* [Data to use]
^^^^

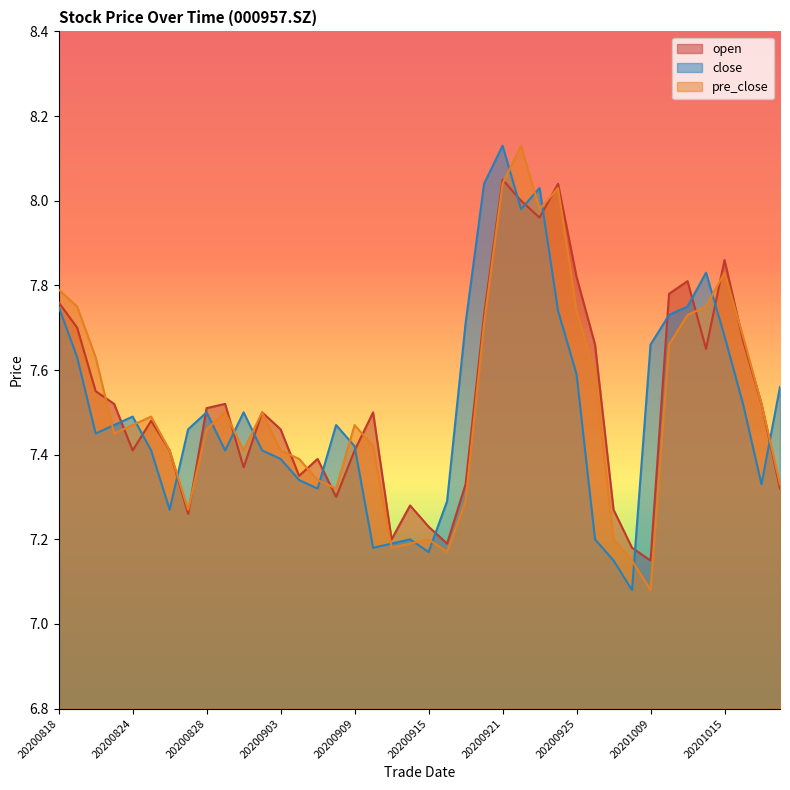

What are all the series names shown in the legend?

open, close, pre_close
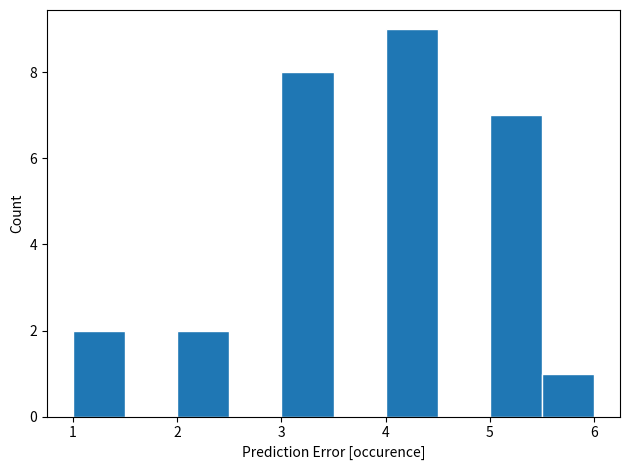

Reading left to right, list every bar in this chart as the range it spans on the x-axis followed by its height. The values are not printed on the chart, so give them approximately, as read against the axis.

1.0 to 1.5: 2
1.5 to 2.0: 0
2.0 to 2.5: 2
2.5 to 3.0: 0
3.0 to 3.5: 8
3.5 to 4.0: 0
4.0 to 4.5: 9
4.5 to 5.0: 0
5.0 to 5.5: 7
5.5 to 6.0: 1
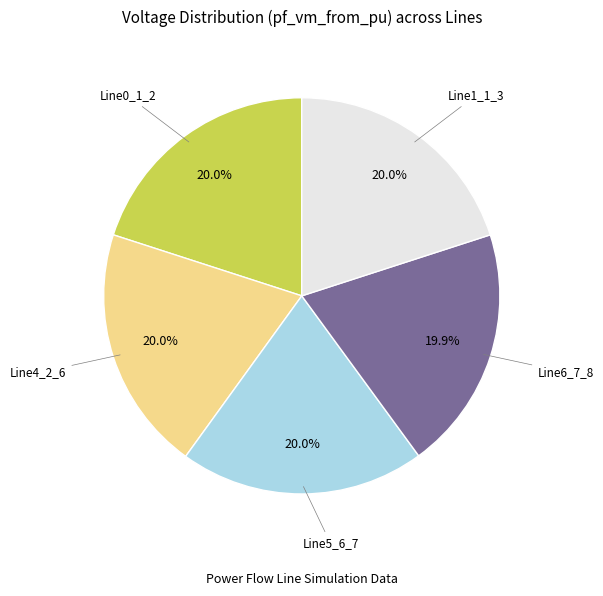

Count the number of slices in the pie.

5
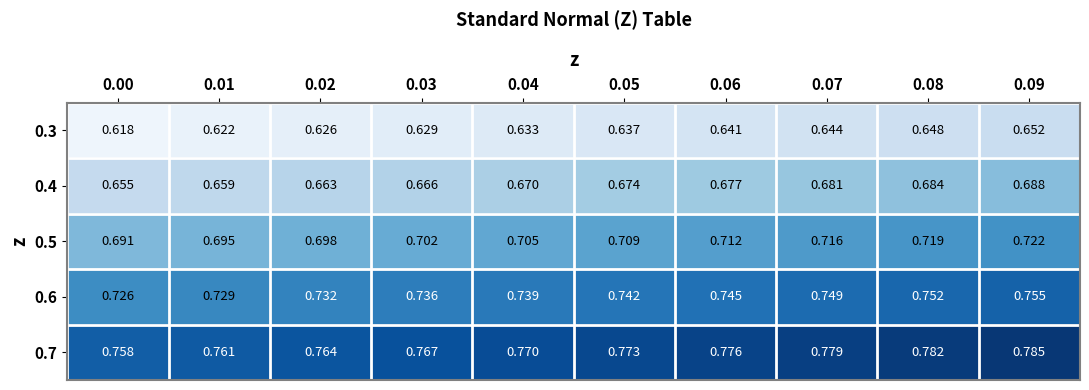

Is the value of 0.7 at 0.03 greater than the value of 0.5 at 0.09?

Yes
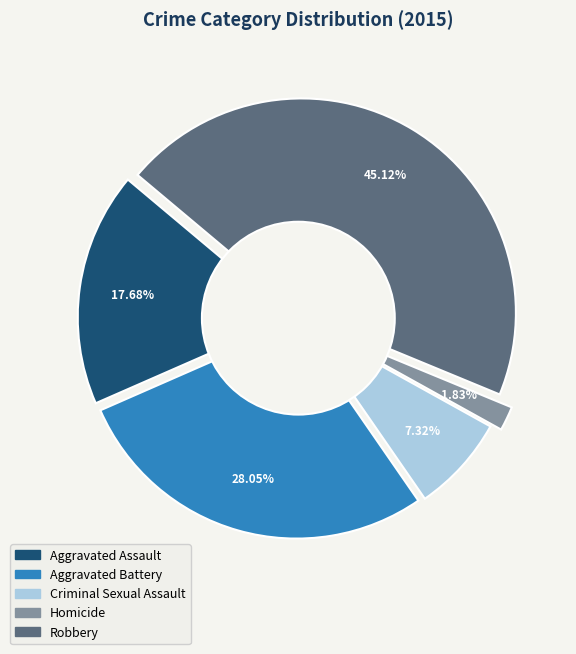

Count the number of slices in the pie.

5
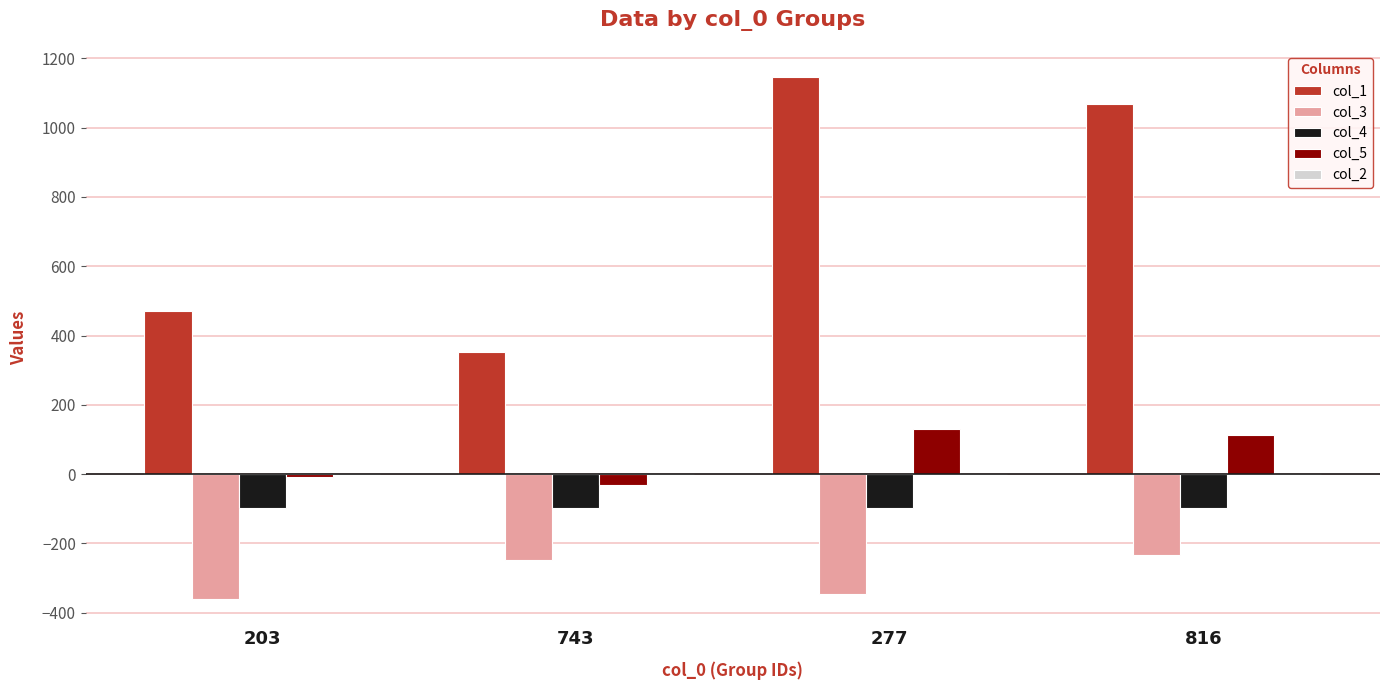

Is it true that col_3 equals -332.3 at 816?

False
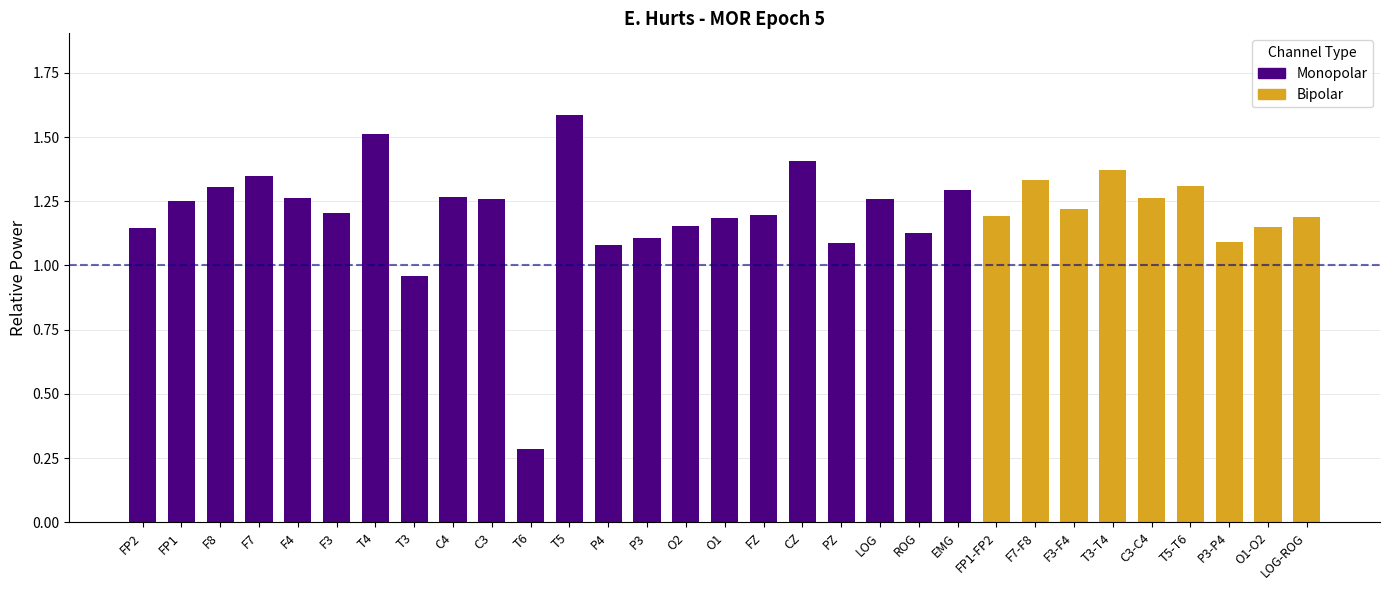

What is the maximum value shown in the chart?

1.6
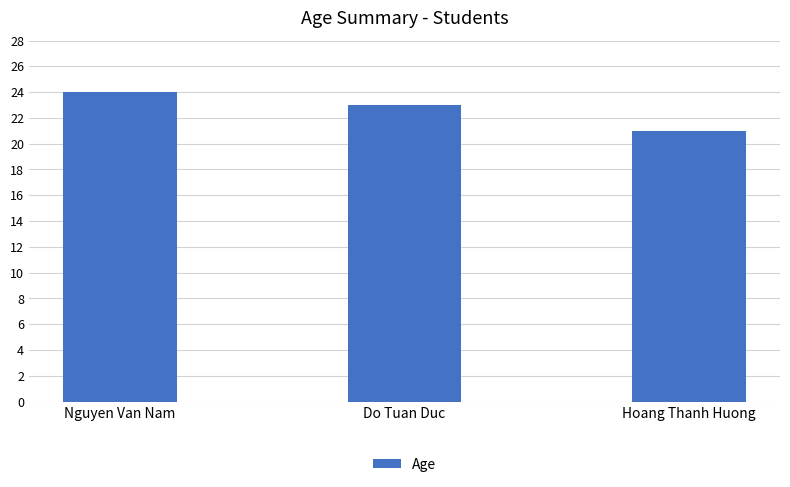

What is the difference between the maximum and minimum values?

3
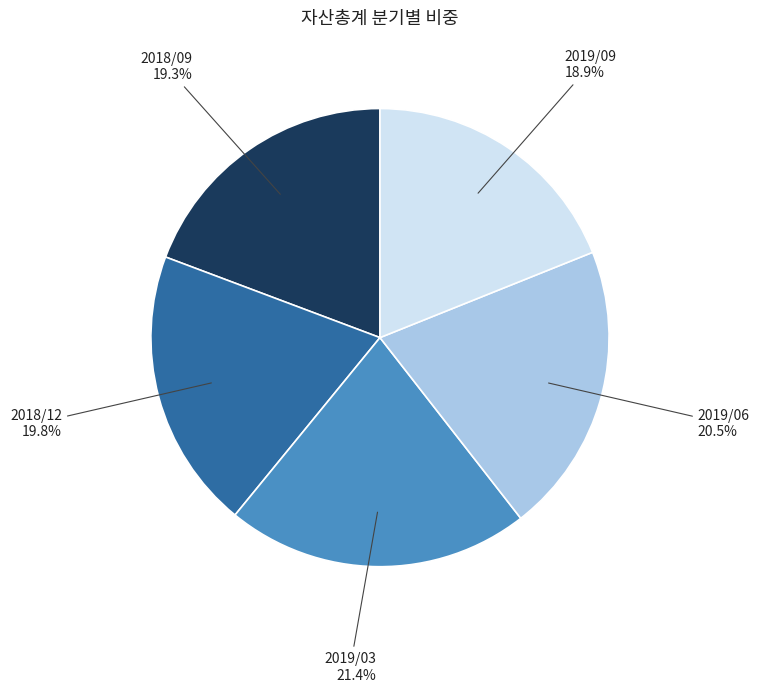

Is it true that 2018/12 is 20% of the pie?

True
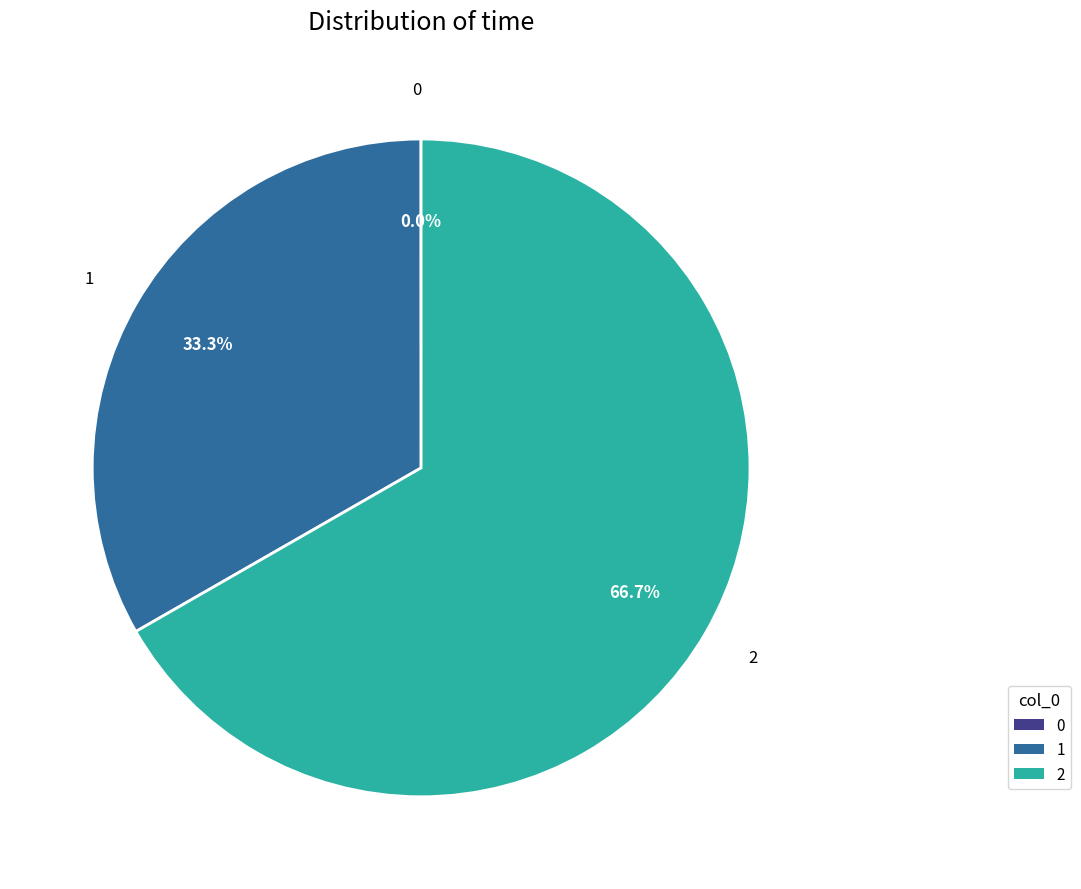

Does any single category account for the majority?

Yes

^^^^

* [Job] Print the lines from the one containing "Is it true that col_3 equals -332.3 at 816?" through the end of the records, reproducing each unchanged. Omit the pictures from your answer.

* [Output of the task]
Is it true that col_3 equals -332.3 at 816?

False

What is the maximum value shown in the chart?

1.6

What is the difference between the maximum and minimum values?

3

Is it true that 2018/12 is 20% of the pie?

True

Does any single category account for the majority?

Yes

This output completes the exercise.